自選記事10(2024秋)

2017年に始めたこのブログですが、少し前に記事が100本をこえました。更新のペースはゆっくりではあるものの、ここまで続いていることに自分でもびっくりしています。書くことによって初めて思いつくことがある、という発見が続いている理由かなと思います。
 
というわけで、振り返りもかねて記事を10本選んでみました。ぼくの文章はともかく、とりあげている本はどれもおもしろいですので。
 

①「読書会」を読む5冊

まずは最近書いたものから。読書会にまつわる5冊の本について。 最初は関連本を網羅しようと気合を入れていましたが、2年ほど下書きに寝かせているうちに、あきらめがついて結局5冊にしぼったのでした。

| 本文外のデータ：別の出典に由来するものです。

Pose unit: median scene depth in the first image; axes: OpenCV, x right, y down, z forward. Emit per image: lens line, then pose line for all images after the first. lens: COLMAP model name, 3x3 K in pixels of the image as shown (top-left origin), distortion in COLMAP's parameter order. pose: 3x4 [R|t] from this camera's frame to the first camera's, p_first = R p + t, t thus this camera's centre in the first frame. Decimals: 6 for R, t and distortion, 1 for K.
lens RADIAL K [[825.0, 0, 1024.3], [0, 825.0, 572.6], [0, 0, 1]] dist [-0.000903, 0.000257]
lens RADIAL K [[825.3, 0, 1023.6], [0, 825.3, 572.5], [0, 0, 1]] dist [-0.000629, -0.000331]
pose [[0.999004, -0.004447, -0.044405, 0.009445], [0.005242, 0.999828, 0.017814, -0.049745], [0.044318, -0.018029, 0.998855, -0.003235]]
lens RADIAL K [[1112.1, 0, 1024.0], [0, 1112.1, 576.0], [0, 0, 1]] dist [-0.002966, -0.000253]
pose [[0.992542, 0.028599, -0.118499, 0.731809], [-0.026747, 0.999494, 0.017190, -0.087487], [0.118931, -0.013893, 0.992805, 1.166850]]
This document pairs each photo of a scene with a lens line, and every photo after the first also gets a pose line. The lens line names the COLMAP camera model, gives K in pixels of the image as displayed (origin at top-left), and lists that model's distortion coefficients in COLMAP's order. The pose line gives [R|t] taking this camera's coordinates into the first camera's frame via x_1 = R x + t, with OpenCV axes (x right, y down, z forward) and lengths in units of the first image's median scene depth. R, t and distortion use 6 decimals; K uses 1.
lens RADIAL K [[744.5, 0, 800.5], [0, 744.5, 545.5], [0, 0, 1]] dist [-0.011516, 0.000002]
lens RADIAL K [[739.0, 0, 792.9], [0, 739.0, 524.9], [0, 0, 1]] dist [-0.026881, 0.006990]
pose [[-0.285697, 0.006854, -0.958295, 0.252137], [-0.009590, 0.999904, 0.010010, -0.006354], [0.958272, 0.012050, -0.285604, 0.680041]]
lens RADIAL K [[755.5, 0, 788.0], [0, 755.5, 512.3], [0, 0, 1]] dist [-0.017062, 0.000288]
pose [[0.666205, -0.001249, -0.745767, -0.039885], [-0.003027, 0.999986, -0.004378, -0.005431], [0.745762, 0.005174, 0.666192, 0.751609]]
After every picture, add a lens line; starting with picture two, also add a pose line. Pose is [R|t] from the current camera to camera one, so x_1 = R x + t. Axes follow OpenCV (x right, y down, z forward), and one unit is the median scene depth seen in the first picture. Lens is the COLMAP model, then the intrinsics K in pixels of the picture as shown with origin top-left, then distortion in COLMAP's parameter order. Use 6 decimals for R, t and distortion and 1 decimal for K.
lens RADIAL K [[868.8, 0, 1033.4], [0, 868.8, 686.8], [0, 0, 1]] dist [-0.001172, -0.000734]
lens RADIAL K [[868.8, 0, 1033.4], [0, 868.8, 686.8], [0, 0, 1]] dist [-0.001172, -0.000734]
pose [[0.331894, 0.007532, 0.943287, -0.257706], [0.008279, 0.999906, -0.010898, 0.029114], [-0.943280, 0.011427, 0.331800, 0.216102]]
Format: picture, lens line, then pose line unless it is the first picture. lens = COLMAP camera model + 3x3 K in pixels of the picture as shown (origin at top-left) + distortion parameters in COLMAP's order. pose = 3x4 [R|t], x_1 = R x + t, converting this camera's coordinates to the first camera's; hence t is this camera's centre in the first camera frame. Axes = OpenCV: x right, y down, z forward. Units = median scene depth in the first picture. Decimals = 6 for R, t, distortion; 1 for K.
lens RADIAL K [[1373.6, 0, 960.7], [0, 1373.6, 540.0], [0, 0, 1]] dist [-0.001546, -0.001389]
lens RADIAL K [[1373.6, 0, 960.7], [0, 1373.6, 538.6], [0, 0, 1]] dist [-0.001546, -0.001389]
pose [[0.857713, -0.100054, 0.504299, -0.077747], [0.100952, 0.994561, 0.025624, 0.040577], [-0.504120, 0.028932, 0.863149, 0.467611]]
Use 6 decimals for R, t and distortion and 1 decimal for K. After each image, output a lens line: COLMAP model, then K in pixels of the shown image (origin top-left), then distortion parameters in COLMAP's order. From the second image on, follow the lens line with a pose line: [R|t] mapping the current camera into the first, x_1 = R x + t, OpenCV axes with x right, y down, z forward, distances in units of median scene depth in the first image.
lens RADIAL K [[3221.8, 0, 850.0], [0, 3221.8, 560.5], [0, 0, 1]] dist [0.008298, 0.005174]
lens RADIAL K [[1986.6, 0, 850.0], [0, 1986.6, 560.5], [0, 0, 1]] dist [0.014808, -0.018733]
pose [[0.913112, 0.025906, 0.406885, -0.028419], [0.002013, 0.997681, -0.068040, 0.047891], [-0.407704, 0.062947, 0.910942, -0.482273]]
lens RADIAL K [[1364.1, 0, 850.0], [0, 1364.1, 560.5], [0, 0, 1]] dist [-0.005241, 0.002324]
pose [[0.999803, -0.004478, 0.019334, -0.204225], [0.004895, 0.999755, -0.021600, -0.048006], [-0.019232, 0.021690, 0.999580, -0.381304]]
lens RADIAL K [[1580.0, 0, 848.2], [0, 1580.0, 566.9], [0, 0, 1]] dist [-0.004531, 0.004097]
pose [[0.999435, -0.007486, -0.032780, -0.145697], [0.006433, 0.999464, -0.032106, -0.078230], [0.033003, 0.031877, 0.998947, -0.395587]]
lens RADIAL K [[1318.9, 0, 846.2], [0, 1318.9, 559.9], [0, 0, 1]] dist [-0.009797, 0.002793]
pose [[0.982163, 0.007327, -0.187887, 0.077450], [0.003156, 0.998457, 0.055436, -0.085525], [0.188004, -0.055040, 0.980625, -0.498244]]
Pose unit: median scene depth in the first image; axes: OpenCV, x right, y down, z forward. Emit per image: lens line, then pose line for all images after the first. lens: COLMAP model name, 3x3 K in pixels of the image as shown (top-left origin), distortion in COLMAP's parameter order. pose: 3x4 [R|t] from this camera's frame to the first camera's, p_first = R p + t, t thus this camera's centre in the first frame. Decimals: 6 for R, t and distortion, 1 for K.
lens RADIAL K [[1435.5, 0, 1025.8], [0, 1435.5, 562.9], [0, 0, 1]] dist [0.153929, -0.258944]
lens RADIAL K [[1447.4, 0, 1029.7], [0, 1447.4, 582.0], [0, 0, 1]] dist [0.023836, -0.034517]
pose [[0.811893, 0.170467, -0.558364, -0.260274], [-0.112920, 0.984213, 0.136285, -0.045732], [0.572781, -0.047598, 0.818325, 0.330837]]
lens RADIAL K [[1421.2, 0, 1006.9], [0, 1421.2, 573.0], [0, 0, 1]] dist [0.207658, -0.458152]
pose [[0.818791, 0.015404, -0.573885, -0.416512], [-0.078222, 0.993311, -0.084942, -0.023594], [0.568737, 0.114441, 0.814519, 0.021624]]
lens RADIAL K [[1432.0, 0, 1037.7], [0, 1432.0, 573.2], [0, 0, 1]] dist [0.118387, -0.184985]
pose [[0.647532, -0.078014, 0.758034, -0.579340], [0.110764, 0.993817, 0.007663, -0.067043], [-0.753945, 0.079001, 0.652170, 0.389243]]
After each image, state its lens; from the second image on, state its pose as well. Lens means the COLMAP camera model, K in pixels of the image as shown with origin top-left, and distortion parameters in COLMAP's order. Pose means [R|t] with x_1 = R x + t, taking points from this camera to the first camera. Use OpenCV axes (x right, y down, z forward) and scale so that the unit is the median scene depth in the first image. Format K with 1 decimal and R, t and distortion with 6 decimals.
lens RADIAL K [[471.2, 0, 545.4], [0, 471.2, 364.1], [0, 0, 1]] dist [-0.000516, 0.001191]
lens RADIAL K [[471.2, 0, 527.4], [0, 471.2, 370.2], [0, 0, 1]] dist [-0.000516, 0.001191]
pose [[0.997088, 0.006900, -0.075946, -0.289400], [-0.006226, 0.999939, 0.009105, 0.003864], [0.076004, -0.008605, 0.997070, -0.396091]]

②『「罪と罰」を読まない』、『読んでいない本について堂々と語る方法』

本を「読まない」というテーマで書いたいもの。①でも書いた『罪と罰』を読まないを取り上げています。この記事を書きながら考えるなかで、読まないことから創造性への回路があるという着地になりました。読んでいない本について堂々と語る方法は、ひとつの極限としてたびたび思い返す読書論です。
 

③コピーの功罪~『パクリ経済』、『誰が音楽をタダにした?』

情報やアイデア、ものを複製する、パクる、コピーすることテーマに、経済学の本と音楽業界のノンフィクションをつなげています。テクノロジーの発展と人々の行動がどのように連動していくのか、というのは大きな関心のひとつです(ということに、この自選記事10を書いていて認識しました)。
 

④『欲望の植物誌』、『視覚化する味覚』

次も同じような関心から書いています。こちらでは主に食をめぐる消費行動が、自然界の進化やテクノロジーと結びついたときに思いもよらないことが起きる、というのがおもしろいところです。文化史といってもいいかもしれません。
 

⑤『数量化革命』、『測りすぎ』

世界を数字でとらえることの歴史と、それを評価基準にしてしまうこと功罪。技術的にはできて客観的で良さそうに見えても、人間のふるまいがからんでくると「測り方」によって本末転倒になるという実践的な学びがありました。これも技術と文化の交点になっています。
 

⑥『子どもは40000回質問する』、『人は2000連休を与えられるとどうなるのか?』

好奇心とはなんだろうという関心で並べた2冊です。特に子どもは40000回質問するには影響を受けました。記事にも書きましたが、拡散的好奇心と知的好奇心の区別は大事だなと思います。手あたりしだいになんでもというモードと、方向性をもって蓄積していくというモード。手あたりしだいのつもりでも、なにかしらの方向をもっていることに後で気づく。そういう効用がブログにはありそうです。
 

沢木耕太郎ノンフィクションⅠ『激しく倒れよ』

⑥からの流れで、もっと大きな方向性をもたせてみようと、まとめ読みしたのが沢木耕太郎ノンフィクション〉全9巻。収録作品について1作ずつ感想らしきものを書いています。沢木作品はここに入っていないものも全部読むつもりで、これ以来ずっと読み続けています。そういう作家に出会えるのはうれしいことです。
 

⑧将棋ノンフィクションを読む――『純粋なるもの』、『透明の棋士

もともと継続的に読んでいきたいと思っていたジャンルとして、将棋について書かれたノンフィクションがありました。これまでに9回書いていて、いまも半年に1回くらいのペースで書いています。この間、将棋界をずっと見ていますが、ずっと激動期という感じでおもしろいです。
 

⑨「時間への敬意」を描くということ――呉明益『自転車泥棒』を読んで

スタイルをがらりと変えて、といってもふつうですが、1冊の小説について書いたもの。出張先での休日のホテルで一気読みして、メモをとりながら再読した記憶があります。この本をきっかけに、作者と台湾の文学への興味が一気にでてきました。
 

⑩「足がつる」がわからない

最後に連想でも読書日記でもないエッセイ的なものもひとつ。タイトルの通りですが、自分のなかにずっと前からひっかかっていたことでした。ここに書いたのは、ある種の哲学的体験だったように思います。

kinob5.hatenablog.com

 

以上、自選記事10でした。

 

 

もともとのきっかけはこのブログ記事でした。読んでから3ヶ月経っていたことにびびっていますが、こういうのは気軽にやりましょう。